Rational Drug Use and Pharmacology Guide
Rational Drug Use and Pharmacology
What is Rational Drug Use?
Rational drug use means patients receive medications appropriate to their needs, with the correct dosage based on their individual characteristics, for the appropriate duration. Several factors influence the journey of a drug from development to the pharmacy, including economic conditions.
Drug Development Process
The discovery of new drugs, whether through individual pioneers or pharmaceutical company research programs, begins with targeted searches. New active principles are found in nature or synthesized chemically. Sometimes, drug development involves improving existing drugs. Once an active ingredient is identified, technicians synthesize a substantial amount for testing.

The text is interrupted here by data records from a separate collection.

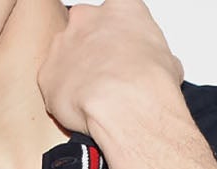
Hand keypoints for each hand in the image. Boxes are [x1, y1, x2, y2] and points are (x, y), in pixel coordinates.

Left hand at [38, 0, 182, 137]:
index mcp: (121, 7)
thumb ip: (154, 58)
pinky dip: (62, 97)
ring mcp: (63, 44)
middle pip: (84, 27)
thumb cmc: (149, 82)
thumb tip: (160, 70)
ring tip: (91, 98)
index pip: (116, 13)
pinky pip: (52, 85)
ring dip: (74, 73)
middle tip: (104, 76)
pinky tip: (78, 110)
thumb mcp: (168, 63)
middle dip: (91, 50)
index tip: (122, 54)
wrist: (126, 107)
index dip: (118, 36)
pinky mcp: (47, 74)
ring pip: (64, 55)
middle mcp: (87, 18)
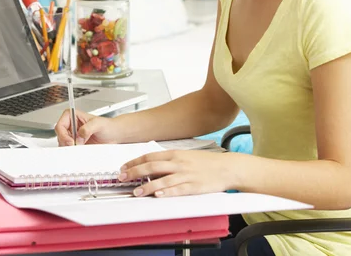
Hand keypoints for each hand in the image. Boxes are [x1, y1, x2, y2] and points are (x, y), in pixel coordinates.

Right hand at [55, 109, 120, 145]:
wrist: (115, 135)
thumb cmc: (108, 126)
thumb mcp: (99, 124)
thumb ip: (88, 128)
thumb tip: (79, 135)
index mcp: (74, 116)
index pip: (60, 124)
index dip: (63, 134)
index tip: (71, 141)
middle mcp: (72, 126)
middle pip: (60, 135)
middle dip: (66, 142)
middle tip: (74, 146)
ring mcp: (73, 136)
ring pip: (63, 143)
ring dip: (69, 148)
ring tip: (79, 147)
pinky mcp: (77, 144)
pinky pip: (70, 149)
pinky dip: (72, 152)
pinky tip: (79, 151)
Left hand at [118, 150, 234, 196]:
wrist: (227, 167)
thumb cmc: (207, 162)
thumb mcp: (186, 155)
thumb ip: (170, 160)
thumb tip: (152, 164)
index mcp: (175, 154)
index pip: (149, 157)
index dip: (135, 162)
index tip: (124, 167)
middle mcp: (178, 163)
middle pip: (152, 167)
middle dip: (134, 172)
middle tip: (122, 177)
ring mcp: (186, 175)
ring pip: (162, 180)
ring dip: (147, 186)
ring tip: (136, 192)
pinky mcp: (193, 186)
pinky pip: (177, 189)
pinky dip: (166, 192)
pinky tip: (157, 195)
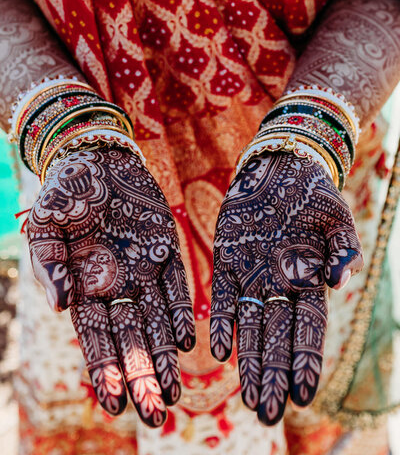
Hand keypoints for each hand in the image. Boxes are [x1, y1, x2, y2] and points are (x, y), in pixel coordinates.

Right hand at [27, 147, 194, 426]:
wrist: (98, 158)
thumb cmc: (66, 193)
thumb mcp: (45, 226)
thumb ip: (48, 265)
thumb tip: (60, 305)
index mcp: (84, 287)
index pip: (96, 338)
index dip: (104, 369)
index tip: (114, 401)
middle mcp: (116, 287)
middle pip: (130, 339)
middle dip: (141, 375)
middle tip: (155, 412)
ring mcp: (143, 271)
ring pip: (156, 321)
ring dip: (164, 355)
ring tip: (176, 390)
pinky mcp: (165, 250)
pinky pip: (176, 286)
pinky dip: (179, 312)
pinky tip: (185, 339)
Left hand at [211, 153, 362, 424]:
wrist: (280, 166)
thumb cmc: (313, 191)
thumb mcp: (336, 216)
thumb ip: (342, 248)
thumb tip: (340, 280)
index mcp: (309, 278)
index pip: (308, 329)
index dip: (306, 361)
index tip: (304, 394)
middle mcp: (280, 284)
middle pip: (277, 338)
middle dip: (273, 375)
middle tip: (267, 412)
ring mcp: (253, 275)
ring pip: (250, 327)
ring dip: (249, 361)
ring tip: (248, 398)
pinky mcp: (228, 261)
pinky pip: (225, 298)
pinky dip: (223, 324)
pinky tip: (219, 353)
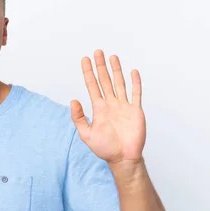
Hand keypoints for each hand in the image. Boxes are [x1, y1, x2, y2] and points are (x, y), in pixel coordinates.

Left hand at [70, 49, 145, 164]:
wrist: (123, 158)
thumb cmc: (105, 149)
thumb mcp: (86, 134)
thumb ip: (79, 118)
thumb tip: (73, 100)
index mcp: (99, 108)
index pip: (92, 85)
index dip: (88, 72)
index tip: (85, 59)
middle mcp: (111, 104)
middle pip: (105, 80)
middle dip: (100, 66)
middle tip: (97, 52)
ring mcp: (123, 106)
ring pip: (119, 83)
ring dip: (116, 70)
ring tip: (112, 57)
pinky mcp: (136, 111)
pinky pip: (136, 94)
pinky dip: (135, 82)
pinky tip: (133, 71)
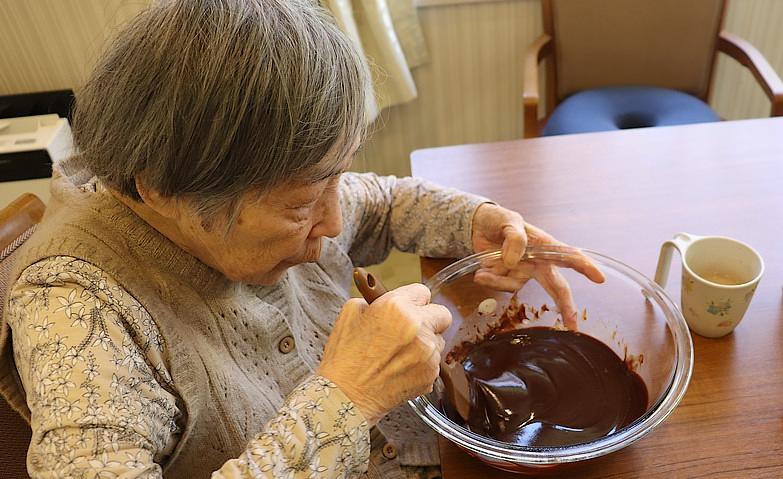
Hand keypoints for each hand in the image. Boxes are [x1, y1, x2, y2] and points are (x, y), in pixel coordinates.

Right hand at [317, 284, 451, 425]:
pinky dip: (422, 363)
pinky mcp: (431, 375)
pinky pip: (434, 362)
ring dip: (425, 343)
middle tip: (412, 328)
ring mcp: (427, 353)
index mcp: (397, 307)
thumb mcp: (351, 312)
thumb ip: (376, 300)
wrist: (345, 396)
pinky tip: (401, 368)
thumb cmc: (344, 356)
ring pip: (439, 340)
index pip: (422, 292)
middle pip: (442, 314)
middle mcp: (418, 328)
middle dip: (429, 318)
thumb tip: (389, 299)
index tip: (408, 306)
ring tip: (400, 353)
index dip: (413, 300)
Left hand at [471, 203, 604, 328]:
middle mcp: (537, 262)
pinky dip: (488, 280)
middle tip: (572, 324)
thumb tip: (514, 261)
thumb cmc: (498, 219)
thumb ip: (514, 238)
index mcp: (545, 245)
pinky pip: (499, 286)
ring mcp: (522, 272)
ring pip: (516, 286)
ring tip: (483, 271)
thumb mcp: (507, 220)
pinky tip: (480, 273)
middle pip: (556, 286)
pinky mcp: (506, 279)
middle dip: (566, 305)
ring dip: (498, 281)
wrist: (477, 226)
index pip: (569, 255)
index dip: (585, 266)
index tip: (599, 278)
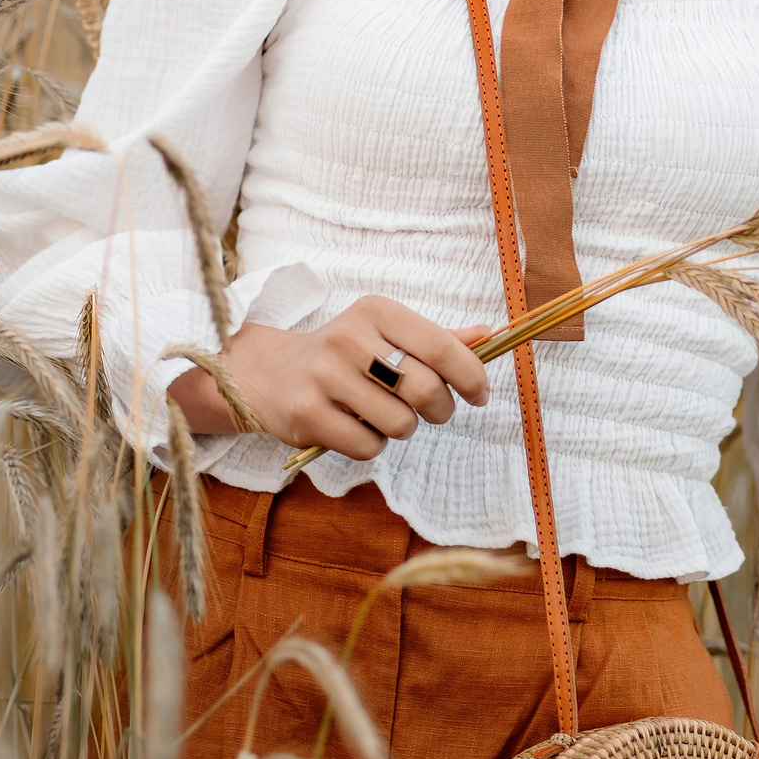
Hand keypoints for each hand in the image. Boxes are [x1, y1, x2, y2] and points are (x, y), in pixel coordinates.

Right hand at [168, 295, 491, 457]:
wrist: (269, 373)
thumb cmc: (344, 354)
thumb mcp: (386, 334)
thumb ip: (437, 338)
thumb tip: (489, 335)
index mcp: (376, 311)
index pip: (441, 346)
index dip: (471, 375)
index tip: (479, 394)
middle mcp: (349, 338)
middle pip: (425, 390)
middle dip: (439, 410)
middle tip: (431, 411)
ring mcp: (325, 377)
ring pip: (399, 424)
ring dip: (402, 429)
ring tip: (382, 415)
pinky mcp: (307, 415)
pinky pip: (368, 447)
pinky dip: (372, 446)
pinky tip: (355, 427)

The next step is pre-clinical testing in the laboratory, often using animals. If successful, the technology for industrial-scale production is developed. Then, clinical studies in hospitals are conducted to demonstrate the active ingredient’s safety, effectiveness, and appropriate dosage.
Pharmaceutical Expenditure
Pharmaceutical expenditure refers to the cost of drugs and other pharmaceutical products consumed by a given population. Several payment methods exist:
- Full payment by the state: The state covers the entire cost of the drug or pharmaceutical product, which must be included on a list approved by health authorities, prescribed by healthcare personnel, and acquired through retail pharmacies.
- Copayment: The cost is shared between the state and the patient.
- Full payment by the user: The patient bears the entire cost.
Public pharmaceutical expenditure represents the portion of the retail price covered by public funding, excluding the patient’s copayment. Total pharmaceutical expenditure is the sum of all payments, including full payments by the state, copayments, and full payments by users.
Pharmacology Basics
Pharmacology is the science of drugs. A drug, or active ingredient, is any substance or mixture, natural or synthetic, used in drug development, diagnostics, or to alter a living being’s health.
A medicine is a preparation made from a drug in a specific dosage form intended for curing, alleviating, preventing, or diagnosing diseases. Medicines come in various forms:
- Solid: Granules, tablets, pills, capsules
- Semi-solid: Ointments, salves, lotions
- Liquid: Eye drops, injections, syrups
- Gaseous: Aerosols
Dosage is the amount of drug administered to produce an effect and depends on the patient’s age, weight, and sex. Drug administration routes include:
- Enteral (digestive): Oral or rectal administration, where the drug is absorbed through the gastrointestinal tract and enters the bloodstream.
- Dermal or inhalation: Often used for local effects.
- Parenteral: Subcutaneous, intramuscular, or intravenous administration.
Drug Action and Effects
Drugs work by changing the functions of body cells. This action occurs when the drug interacts with cellular components called receptors, located on the cell surface or inside. The effect is the body’s response to the drug’s action, observable through the senses or simple devices. The effector organ is the organ where the drug’s action occurs. Drug actions can be:
- Stimulating: Increases effector organ function (e.g., caffeine)
- Irritating: Violently stimulates effector organ function (e.g., aspirin)
- Depressing: Decreases effector organ function (e.g., anesthetics)
- Replacing: Provides a secretion missing in the body (e.g., insulin)
- Germicidal: Targets and destroys infectious germs.
Rational Drug Use in Practice
Rational drug use involves selecting medicines based on available scientific information about their pharmacology and evaluating the balance between therapeutic effects and side effects. Medicines can improve life expectancy and quality of life, but problems can arise due to factors such as patient self-medication, patient pressure on doctors for prescriptions, pharmaceutical company promotion campaigns, and inappropriate medication prescriptions. Prescribing a broad-spectrum drug is common practice.